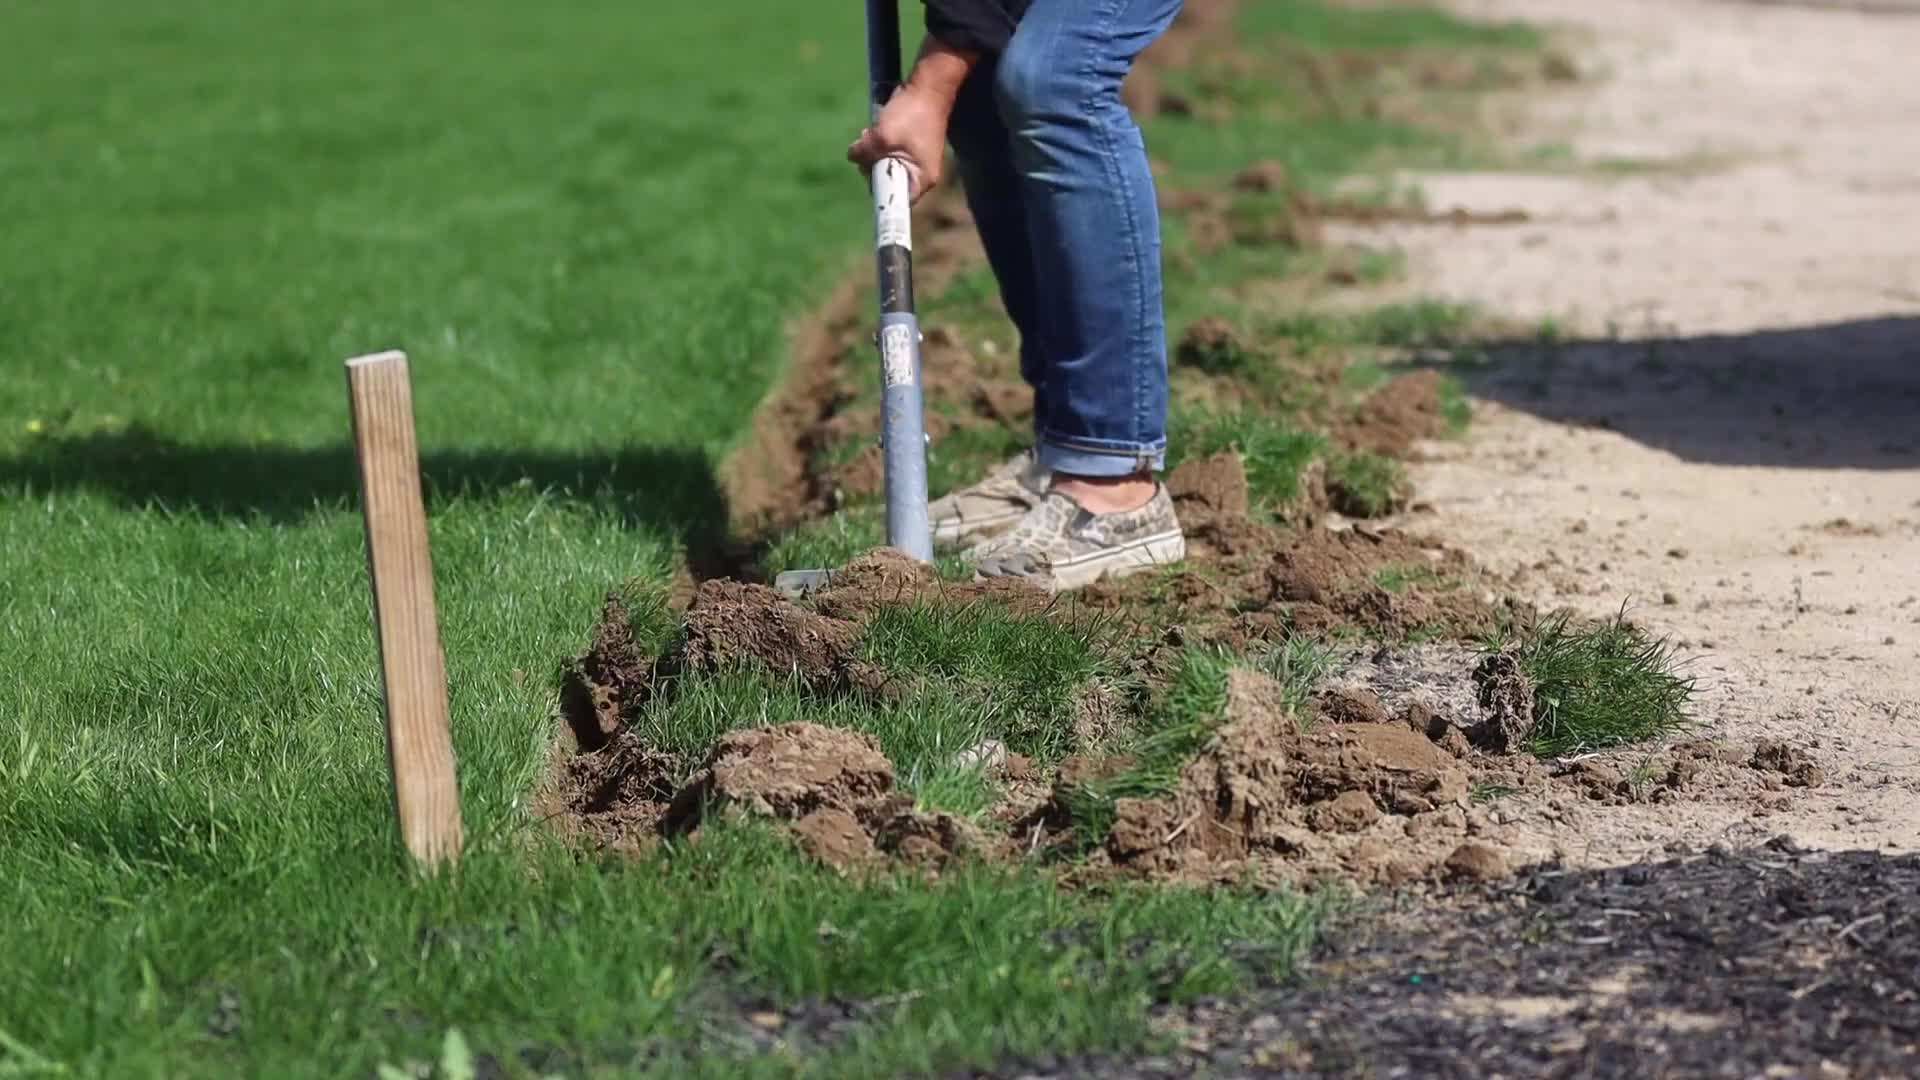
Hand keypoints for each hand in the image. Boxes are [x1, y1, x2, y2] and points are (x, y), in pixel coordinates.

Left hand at [846, 83, 951, 203]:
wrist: (928, 87)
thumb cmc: (913, 113)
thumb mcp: (882, 136)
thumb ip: (864, 153)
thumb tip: (852, 156)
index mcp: (921, 179)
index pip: (894, 201)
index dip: (878, 192)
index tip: (867, 176)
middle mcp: (919, 175)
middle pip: (885, 184)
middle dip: (871, 167)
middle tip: (867, 148)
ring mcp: (914, 162)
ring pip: (883, 168)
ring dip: (872, 153)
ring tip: (872, 134)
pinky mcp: (908, 149)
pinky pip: (886, 155)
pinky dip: (877, 146)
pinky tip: (876, 131)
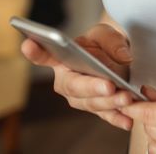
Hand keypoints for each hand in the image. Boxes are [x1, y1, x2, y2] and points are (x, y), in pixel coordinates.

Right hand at [20, 22, 134, 129]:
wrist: (115, 56)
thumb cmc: (103, 43)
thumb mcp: (107, 34)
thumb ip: (113, 41)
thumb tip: (124, 57)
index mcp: (61, 58)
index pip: (44, 55)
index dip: (35, 51)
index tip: (28, 44)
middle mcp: (66, 81)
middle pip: (74, 87)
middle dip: (92, 87)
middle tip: (109, 85)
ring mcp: (80, 97)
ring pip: (91, 103)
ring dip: (109, 102)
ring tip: (126, 97)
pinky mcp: (96, 108)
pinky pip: (105, 115)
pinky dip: (117, 118)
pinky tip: (127, 120)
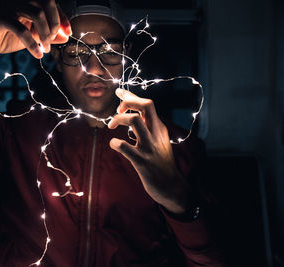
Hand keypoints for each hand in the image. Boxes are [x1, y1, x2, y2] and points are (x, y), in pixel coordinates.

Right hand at [0, 0, 70, 81]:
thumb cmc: (6, 38)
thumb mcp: (32, 37)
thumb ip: (48, 36)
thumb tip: (65, 37)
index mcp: (27, 2)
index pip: (50, 3)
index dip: (62, 17)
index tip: (68, 32)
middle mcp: (19, 0)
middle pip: (46, 2)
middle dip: (55, 23)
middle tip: (53, 40)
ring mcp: (9, 7)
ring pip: (37, 13)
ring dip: (45, 34)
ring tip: (46, 49)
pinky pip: (21, 29)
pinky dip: (32, 43)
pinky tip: (37, 54)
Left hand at [108, 89, 190, 214]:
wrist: (171, 186)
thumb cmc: (161, 162)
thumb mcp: (159, 141)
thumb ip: (150, 127)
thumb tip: (134, 114)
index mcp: (160, 128)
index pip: (147, 104)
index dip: (131, 95)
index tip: (119, 92)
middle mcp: (156, 134)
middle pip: (146, 105)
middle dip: (128, 102)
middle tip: (118, 111)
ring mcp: (149, 147)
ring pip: (135, 121)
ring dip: (119, 118)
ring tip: (112, 126)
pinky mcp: (142, 162)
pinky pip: (124, 147)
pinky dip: (114, 143)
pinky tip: (114, 145)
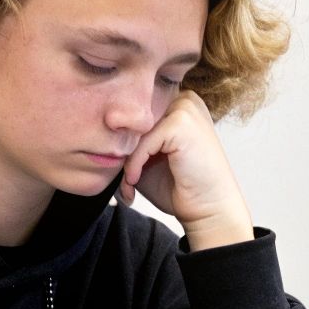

- Work instruction
A verbatim printout of the entries above is expected, free of pictures.

- Worked solution
Hand keypoints for each hand in the image. Boxes are [x1, y1, x2, y2] and points are (x, y), in pixel coordinates.

Left hand at [846, 83, 951, 203]:
wrist: (928, 87)
thumb cmc: (913, 113)
thumb mcp: (882, 136)
thumb ip: (864, 153)
thumb tip: (852, 156)
index mcp: (921, 179)
index pip: (894, 201)
index dip: (878, 192)
index tip: (867, 176)
middle mcp: (919, 175)
middle pip: (885, 184)
middle dip: (871, 167)
middle tip: (867, 148)
ring mcp: (914, 162)
ring pip: (883, 168)
ring dip: (872, 153)
ring tip: (872, 134)
pinky mcp: (908, 149)
pinky pip: (886, 155)
pinky dip: (877, 146)
pinky tip: (876, 131)
Hand keypoints for each hand in the image. Boxes are [x1, y1, x2, y2] and points are (x, y), in pixel coordinates.

Right hand at [20, 22, 134, 129]:
wrist: (115, 56)
thumb cmc: (103, 43)
thumb mcp: (107, 34)
thumb ip: (113, 41)
thumb tip: (124, 57)
index mcp: (61, 58)
index pip: (44, 55)
index dip: (35, 51)
index tip: (28, 44)
middle mcp: (66, 81)
middle pip: (74, 87)
middle dip: (92, 87)
middle tip: (109, 85)
ring mcp: (80, 97)
ring pip: (91, 103)
ring dip: (109, 102)
ring tip: (126, 97)
pinky mcp: (96, 108)
pinky pip: (105, 115)
pinky dip: (117, 118)
pinky tip: (127, 120)
Hand keypoints for each hand in the image. Boxes are [x1, y1, x2, y2] and points are (x, y), in pixel coordinates.

Right hand at [0, 0, 70, 81]:
thumb cmc: (6, 38)
thumb mcp: (32, 37)
thumb ip: (48, 36)
thumb tip: (65, 37)
index mcp: (27, 2)
index pip: (50, 3)
index dip: (62, 17)
index tip: (68, 32)
middle mcp: (19, 0)
middle pip: (46, 2)
middle dip: (55, 23)
middle tip: (53, 40)
ring mcp: (9, 7)
ring pip: (37, 13)
ring dip: (45, 34)
ring tip: (46, 49)
pinky pip: (21, 29)
pinky dip: (32, 43)
pinky tip: (37, 54)
Left hand at [108, 89, 190, 214]:
wrist: (171, 186)
thumb cmc: (161, 162)
thumb mcp: (159, 141)
thumb ip: (150, 127)
thumb tip: (134, 114)
index mcp: (160, 128)
index pip: (147, 104)
index dip: (131, 95)
index tip: (119, 92)
middle mcp: (156, 134)
middle pip: (146, 105)
middle dip: (128, 102)
middle tip: (118, 111)
ring mcp: (149, 147)
ring pip: (135, 121)
ring dip: (119, 118)
ring tip: (112, 126)
pinky mcp: (142, 162)
pinky pip: (124, 147)
pinky dip: (114, 143)
pinky tip: (114, 145)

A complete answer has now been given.